– I humbly apologize – VG

IN CANADA: Pope asks for pardon after the Catholic Church runs an assimilation school on behalf of Canadian authorities.

Several thousand indigenous children died and even more were abused in boarding schools run by the Catholic Church in Canada between 1881 and 1996. Now the Pope is apologizing.


– I humbly ask for forgiveness for the crimes so many Christians have committed against indigenous peoples, Pope Francis told a group of indigenous Canadians on Monday, according to New York Time.

He traveled to Canada on Sunday to seek pardon for abuses committed by the Catholic Church against indigenous Canadians.

– It is important to remember how the assimilation policy, which also includes the pesantren system, is very detrimental to indigenous peoples.

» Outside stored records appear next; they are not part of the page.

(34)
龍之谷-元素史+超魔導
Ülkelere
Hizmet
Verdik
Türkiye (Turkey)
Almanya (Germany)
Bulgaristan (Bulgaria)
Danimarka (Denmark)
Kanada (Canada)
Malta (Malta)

CHAIRMAN: The Pope met the heads of four different tribes of indigenous peoples in Canada on Monday.

Catholic Church in operation 66 boarding schools on behalf of the Canadian government from the late 1800s to the 1990s, with the aim of assimilating Indigenous children into Christian culture. This means eliminating children’s knowledge of Canadian native culture and language. An Indian law of 1876 permitted the establishment of these schools in Canada, and the last schools closed in 1996.

The pope is said to have said he was “deeply sorry” and thanked the natives for making him aware of the offenses that had been committed.

Several thousand died

The trip to Canada was planned after representatives from indigenous peoples went to the Vatican to ask youapology from the Catholic Church this spring.

In 2021, the remains of 215 children were found outside the former Kamloops Indian Housing School in Canada. It is one of the largest boarding schools, with over 500 students.

A commission set up by the Canadian government, which was supposed to investigate the assimilation made by Canadian authorities against indigenous people, concluded in 2015 that several thousand children had died in schools. Deaths are said to have been caused by disease, malnutrition, accidents, fires and abuse. The commission’s chairman, Murray Sinclair, estimates that nearly 10,000 children never return home, according to New York time.

About 150,000 indigenous children were forced to attend boarding schools until the 1970s, writes Reuters.

Funerals: The pope also visited the graves of unidentified children who were found dead, during his visit on Monday.

“Abandonment Journey”

Travel is what is called a pilgrimage for forgiveness, where the Pope goes around apologizing. He will visit some indigenous peoples in Canada, in areas around Alberta, Quebec and Nunavut. On Monday, he began his journey at Ermineskin Indian Residental School in Alberta, where he gave a speech asking for forgiveness.
Pope Francis will be in Canada until Friday. according to Reuters.